Les PFAS sont détectés dans le sang humain depuis la fin des années 1990. Leurs effets toxiques à faible dose sont documentés depuis le début des années 2010. La première valeur réglementaire européenne pour l'eau potable date de 2020, et elle n'entre pleinement en vigueur en France qu'en 2026. Ce décalage de quinze à vingt-cinq ans entre l'accumulation des preuves et la réponse du droit n'est pas, à mon sens, un accident de calendrier. Il dit quelque chose des forces qui freinent l'application réelle du principe de précaution, là où il devrait pourtant trouver son terrain le plus évident : l'eau que nous buvons.
Les substances per- et polyfluoroalkylées (PFAS) forment une famille immense, construite autour d'une seule particularité : la liaison entre le carbone et le fluor, l'une des plus stables de toute la chimie organique. En 2018, l'OCDE et le PNUE en recensaient environ 4 700 commercialisées ; les bases de données actuelles en répertorient plus de 10 000. Le guide complet et la note PFAS, comprendre les polluants éternels détaillent cette chimie. Pour mon propos, l'essentiel tient en trois faits que je crois solidement établis.
Premièrement, les PFAS ne se dégradent pas dans l'environnement à l'échelle d'une vie humaine. Une molécule de PFOS rejetée dans une rivière en 1970 s'y trouve encore en 2026. Cette persistance est documentée par des études de terrain (Ahrens, 2011) et fonde le surnom de « polluants éternels ». Ian Cousins et ses collègues en tirent une conclusion forte : « cette forte persistance suffit à justifier leur gestion comme une classe chimique, et l'abandon progressif de tous leurs usages non essentiels » (Cousins et al., 2020). Autrement dit, l'irréversibilité seule, indépendamment de la toxicité, suffirait déjà à motiver l'action.
Deuxièmement, les PFAS s'accumulent dans l'organisme. Après l'arrêt d'une exposition par l'eau de boisson contaminée, le PFOS quitte le sang humain avec une demi-vie médiane d'environ 3,4 ans, le PFHxS d'environ 5,3 ans et le PFOA d'environ 2,7 ans (Li et al., 2018). Une exposition continue, même à très faible dose, produit donc une concentration sanguine qui grimpe lentement et redescend tout aussi lentement. La note sur la toxicité des PFAS décrit les mécanismes : perturbation endocrinienne, immunotoxicité, atteintes hépatiques, effets sur la fertilité.

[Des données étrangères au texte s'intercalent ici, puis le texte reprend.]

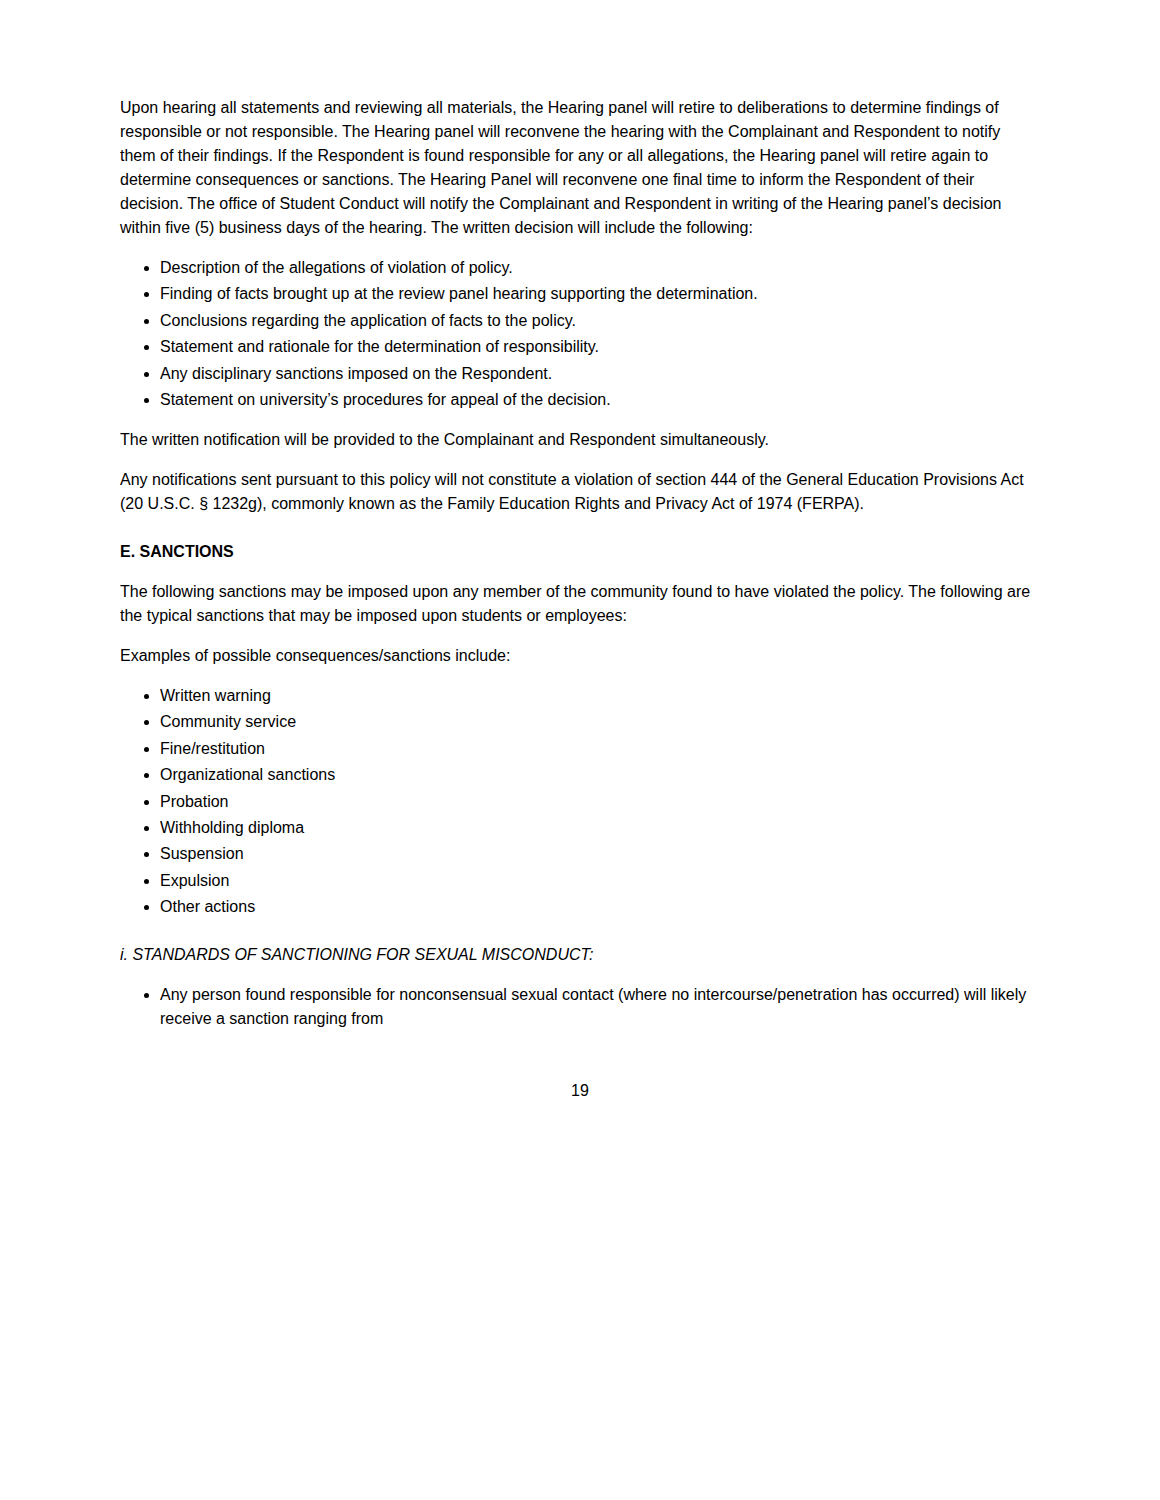Upon hearing all statements and reviewing all materials, the Hearing panel will retire to deliberations to determine findings of responsible or not responsible. The Hearing panel will reconvene the hearing with the Complainant and Respondent to notify them of their findings. If the Respondent is found responsible for any or all allegations, the Hearing panel will retire again to determine consequences or sanctions. The Hearing Panel will reconvene one final time to inform the Respondent of their decision. The office of Student Conduct will notify the Complainant and Respondent in writing of the Hearing panel’s decision within five (5) business days of the hearing. The written decision will include the following:
Description of the allegations of violation of policy.
Finding of facts brought up at the review panel hearing supporting the determination.
Conclusions regarding the application of facts to the policy.
Statement and rationale for the determination of responsibility.
Any disciplinary sanctions imposed on the Respondent.
Statement on university’s procedures for appeal of the decision.
The written notification will be provided to the Complainant and Respondent simultaneously.
Any notifications sent pursuant to this policy will not constitute a violation of section 444 of the General Education Provisions Act (20 U.S.C. § 1232g), commonly known as the Family Education Rights and Privacy Act of 1974 (FERPA).
E. SANCTIONS
The following sanctions may be imposed upon any member of the community found to have violated the policy. The following are the typical sanctions that may be imposed upon students or employees:
Examples of possible consequences/sanctions include:
Written warning
Community service
Fine/restitution
Organizational sanctions
Probation
Withholding diploma
Suspension
Expulsion
Other actions
i. STANDARDS OF SANCTIONING FOR SEXUAL MISCONDUCT:
Any person found responsible for nonconsensual sexual contact (where no intercourse/penetration has occurred) will likely receive a sanction ranging from
19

Troisièmement, et c'est le point le plus dérangeant, les effets sanitaires apparaissent à des concentrations que les seuils réglementaires anciens jugeaient anodines. L'histoire de la dose tolérable raconte à elle seule l'ampleur de la sous-estimation. En 2008, l'Autorité européenne de sécurité des aliments (EFSA) retenait une dose journalière tolérable de 150 nanogrammes par kilogramme et par jour pour le PFOS, et de 1 500 pour le PFOA, sur la foi d'effets hépatiques et thyroïdiens observés chez l'animal. En 2018, elle resserrait l'évaluation et passait à des doses hebdomadaires tolérables de 13 ng/kg pour le PFOS et 6 ng/kg pour le PFOA. En 2020, enfin, elle fixait une dose hebdomadaire tolérable unique de 4,4 ng/kg pour la somme de quatre composés (PFOS, PFOA, PFNA, PFHxS), à partir cette fois d'un effet jugé plus sensible : la baisse de la réponse vaccinale chez l'enfant (EFSA, 2020). Le changement d'unité et le passage à un groupe de substances interdisent un « facteur » unique et net ; mais l'ordre de grandeur est sans appel. Ramenée à la semaine, la dose admise pour le seul PFOS a chuté d'environ 1 050 ng/kg en 2008 à 4,4 ng/kg en 2020, soit près de deux cent quarante fois moins. C'est une révision de deux à trois ordres de grandeur en douze ans. Pendant ces douze ans, la science a couru après une toxicité qu'elle avait massivement sous-évaluée, et le droit, lui, suivait la science avec un temps de retard supplémentaire.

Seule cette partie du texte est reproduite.